## [Exercise requirements]
Where the records below show the word "Verbindung" in a line, please copy that line.

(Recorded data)
>>>>

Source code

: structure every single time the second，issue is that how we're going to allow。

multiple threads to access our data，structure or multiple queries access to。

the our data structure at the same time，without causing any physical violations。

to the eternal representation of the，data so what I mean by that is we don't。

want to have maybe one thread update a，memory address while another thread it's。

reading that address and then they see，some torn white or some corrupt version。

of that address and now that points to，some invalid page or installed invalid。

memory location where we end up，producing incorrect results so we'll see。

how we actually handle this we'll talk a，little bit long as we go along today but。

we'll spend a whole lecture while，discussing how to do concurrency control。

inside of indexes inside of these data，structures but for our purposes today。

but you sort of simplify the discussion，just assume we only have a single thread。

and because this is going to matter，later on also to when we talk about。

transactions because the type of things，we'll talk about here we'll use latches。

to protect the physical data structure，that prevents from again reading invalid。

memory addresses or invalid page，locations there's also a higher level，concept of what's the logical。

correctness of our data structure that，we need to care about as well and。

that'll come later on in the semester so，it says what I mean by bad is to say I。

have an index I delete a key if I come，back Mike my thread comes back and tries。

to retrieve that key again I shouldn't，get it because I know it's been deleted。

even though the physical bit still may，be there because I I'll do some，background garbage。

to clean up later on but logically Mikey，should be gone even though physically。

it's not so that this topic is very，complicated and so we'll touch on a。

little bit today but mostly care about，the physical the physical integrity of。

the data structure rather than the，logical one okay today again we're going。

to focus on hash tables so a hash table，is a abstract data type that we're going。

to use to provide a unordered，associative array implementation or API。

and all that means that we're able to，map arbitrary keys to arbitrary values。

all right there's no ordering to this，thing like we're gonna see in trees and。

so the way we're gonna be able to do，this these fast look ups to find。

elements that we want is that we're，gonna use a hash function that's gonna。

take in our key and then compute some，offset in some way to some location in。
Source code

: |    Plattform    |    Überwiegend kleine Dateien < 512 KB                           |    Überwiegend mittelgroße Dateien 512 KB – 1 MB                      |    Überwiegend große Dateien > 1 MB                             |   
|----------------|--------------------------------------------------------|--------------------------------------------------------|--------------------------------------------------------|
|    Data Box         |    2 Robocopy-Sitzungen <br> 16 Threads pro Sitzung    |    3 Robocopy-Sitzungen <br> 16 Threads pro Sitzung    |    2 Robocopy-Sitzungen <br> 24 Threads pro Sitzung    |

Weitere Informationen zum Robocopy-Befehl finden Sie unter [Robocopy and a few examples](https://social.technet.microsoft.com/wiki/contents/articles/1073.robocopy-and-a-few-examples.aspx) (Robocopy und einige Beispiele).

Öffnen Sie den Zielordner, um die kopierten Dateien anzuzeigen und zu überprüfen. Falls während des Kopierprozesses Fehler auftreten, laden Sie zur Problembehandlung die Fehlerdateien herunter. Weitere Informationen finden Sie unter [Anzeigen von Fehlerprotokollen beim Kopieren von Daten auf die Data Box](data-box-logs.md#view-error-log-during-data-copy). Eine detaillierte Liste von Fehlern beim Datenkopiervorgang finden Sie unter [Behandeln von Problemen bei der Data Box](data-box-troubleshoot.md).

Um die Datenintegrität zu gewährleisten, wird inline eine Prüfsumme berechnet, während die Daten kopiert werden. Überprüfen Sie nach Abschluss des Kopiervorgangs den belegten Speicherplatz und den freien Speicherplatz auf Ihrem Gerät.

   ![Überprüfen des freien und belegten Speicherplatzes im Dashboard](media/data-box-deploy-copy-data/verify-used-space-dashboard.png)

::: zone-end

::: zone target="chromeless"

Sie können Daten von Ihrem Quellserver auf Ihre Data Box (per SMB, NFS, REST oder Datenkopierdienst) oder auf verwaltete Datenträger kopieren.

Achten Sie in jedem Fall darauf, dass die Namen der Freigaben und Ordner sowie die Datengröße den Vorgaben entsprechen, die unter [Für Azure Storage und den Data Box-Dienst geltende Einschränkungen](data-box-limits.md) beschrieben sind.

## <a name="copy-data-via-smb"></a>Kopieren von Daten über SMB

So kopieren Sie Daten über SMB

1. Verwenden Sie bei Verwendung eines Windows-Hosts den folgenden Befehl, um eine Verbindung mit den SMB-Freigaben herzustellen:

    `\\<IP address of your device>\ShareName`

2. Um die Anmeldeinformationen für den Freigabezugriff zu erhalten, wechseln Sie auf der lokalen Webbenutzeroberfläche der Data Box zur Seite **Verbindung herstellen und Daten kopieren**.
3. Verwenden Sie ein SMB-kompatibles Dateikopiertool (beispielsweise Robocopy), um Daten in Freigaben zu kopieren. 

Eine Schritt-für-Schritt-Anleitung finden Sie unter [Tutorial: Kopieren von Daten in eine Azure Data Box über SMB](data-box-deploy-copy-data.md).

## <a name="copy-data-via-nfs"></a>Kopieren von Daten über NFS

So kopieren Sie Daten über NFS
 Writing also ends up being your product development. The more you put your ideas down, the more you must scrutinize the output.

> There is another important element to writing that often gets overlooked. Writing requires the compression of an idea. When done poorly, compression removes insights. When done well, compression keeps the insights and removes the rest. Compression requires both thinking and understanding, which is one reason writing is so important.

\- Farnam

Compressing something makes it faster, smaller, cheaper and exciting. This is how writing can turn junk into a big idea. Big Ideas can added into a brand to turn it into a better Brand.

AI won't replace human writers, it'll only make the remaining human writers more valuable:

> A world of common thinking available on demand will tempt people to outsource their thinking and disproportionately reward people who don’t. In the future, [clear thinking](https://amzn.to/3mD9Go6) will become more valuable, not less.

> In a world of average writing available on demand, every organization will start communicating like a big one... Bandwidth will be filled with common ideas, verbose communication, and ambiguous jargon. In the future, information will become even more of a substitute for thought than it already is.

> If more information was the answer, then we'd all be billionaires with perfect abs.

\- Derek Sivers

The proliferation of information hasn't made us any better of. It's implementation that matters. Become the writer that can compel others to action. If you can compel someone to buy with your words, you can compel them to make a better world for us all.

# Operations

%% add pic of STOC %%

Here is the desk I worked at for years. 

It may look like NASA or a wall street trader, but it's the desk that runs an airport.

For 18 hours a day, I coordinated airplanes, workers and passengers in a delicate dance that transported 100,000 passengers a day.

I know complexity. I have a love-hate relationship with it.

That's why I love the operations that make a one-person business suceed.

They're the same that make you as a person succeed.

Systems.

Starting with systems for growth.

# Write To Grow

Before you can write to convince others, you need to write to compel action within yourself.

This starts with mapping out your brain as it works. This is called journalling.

<<<<

## [Exercise response]
1. Verwenden Sie bei Verwendung eines Windows-Hosts den folgenden Befehl, um eine Verbindung mit den SMB-Freigaben herzustellen:
2. Um die Anmeldeinformationen für den Freigabezugriff zu erhalten, wechseln Sie auf der lokalen Webbenutzeroberfläche der Data Box zur Seite **Verbindung herstellen und Daten kopieren**.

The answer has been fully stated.